Se fossero riusciti a scappare – e ci contavano, a dirla tutta – nessuno avrebbe mai potuto accusarli di una bravata tanto grande. Nonostante la fama, la naturale inclinazione, quello era semplicemente troppo per costringere qualunque professore ad accusarli senza uno straccio di prova.
“Te lo dico per l’ultima volta,” iniziò Remus, in un sussurro che, a voce piena, sarebbe stato molto più deciso, “prova a fare qualcosa nella fase due e alla prossima luna ti trascino nella Stamberga Strillante.”

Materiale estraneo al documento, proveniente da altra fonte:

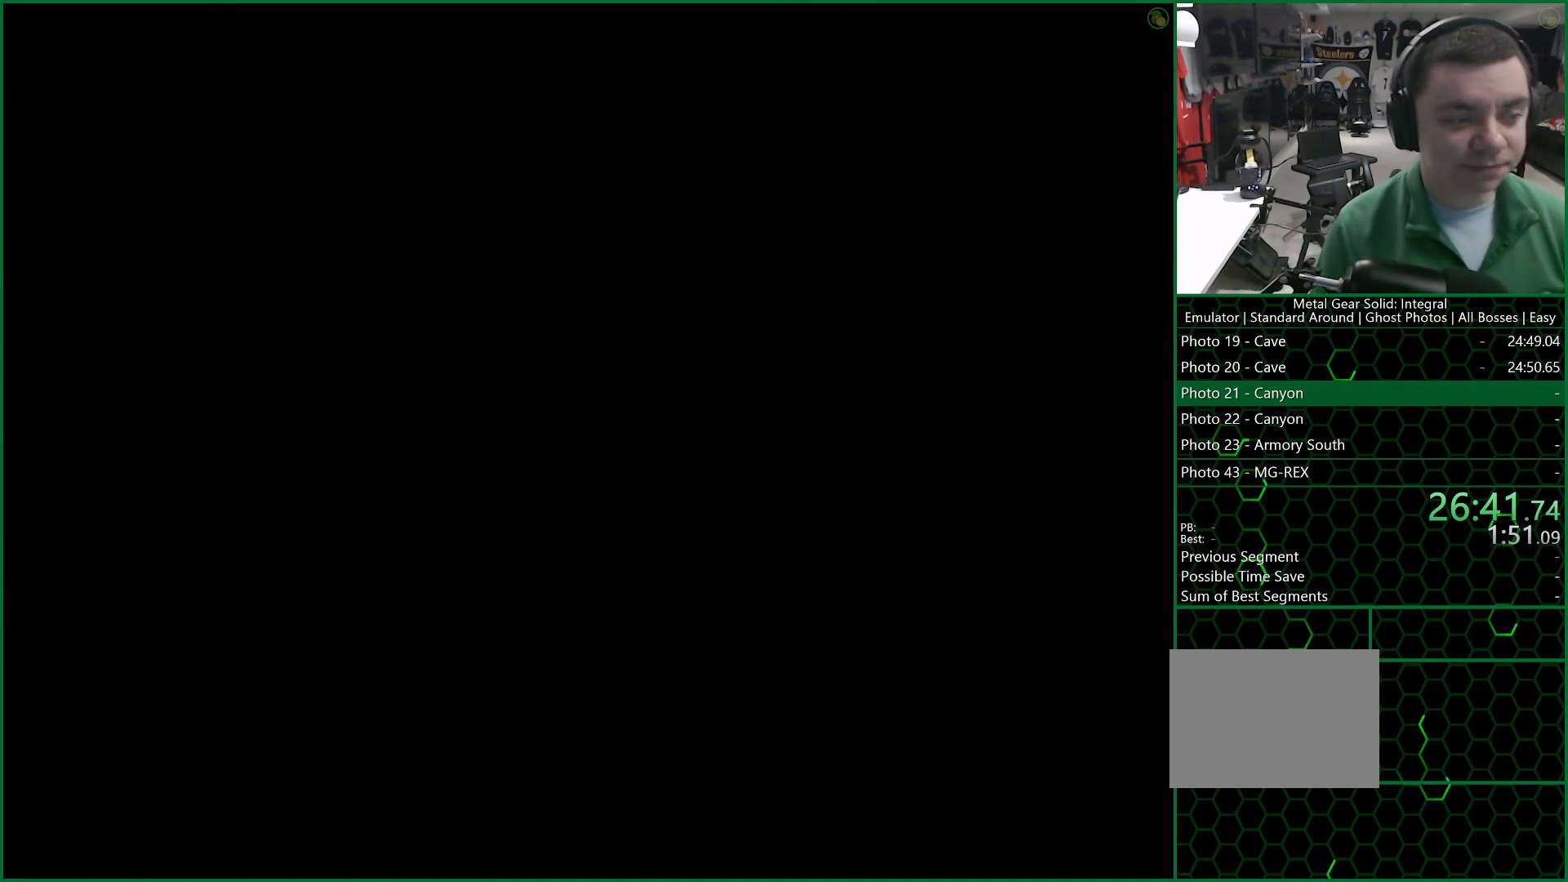
{"buttons": ["DPAD_DOWN"], "left_stick": "center", "right_stick": "center", "events": []}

Sirius alzò gli occhi al cielo. “Non c’è pericolo.”
“Veramente c’è,” si intromise James. Lui, però, non sembrava preoccupato, anzi, aveva tutta l’aria di uno che non vedeva l’ora di mettersi a gridare dall’eccitazione. Peccato che, sotto il mantello dell’invisibilità e con meno di tre centimetri d’aria per respirare, non potesse lasciarsi andare a simili esternazioni.
“Queste cose a James non le dite, quando c’è di mezzo Mocciosus,” si lamentò Sirius, sussurrando arrabbiato da sotto il mantello.
“Perchè io mi so controllare.” James scrollò le spalle e fece volteggiare il mantello ai suoi piedi, per non inciampare.
Che James in realtà non si sapesse controllare era noto a tutti, ma i ragazzi decisero in silenzio che era meglio non sottolinearlo, per colpire Sirius nell’orgoglio.  Peter soffocò comunque una risata nel naso.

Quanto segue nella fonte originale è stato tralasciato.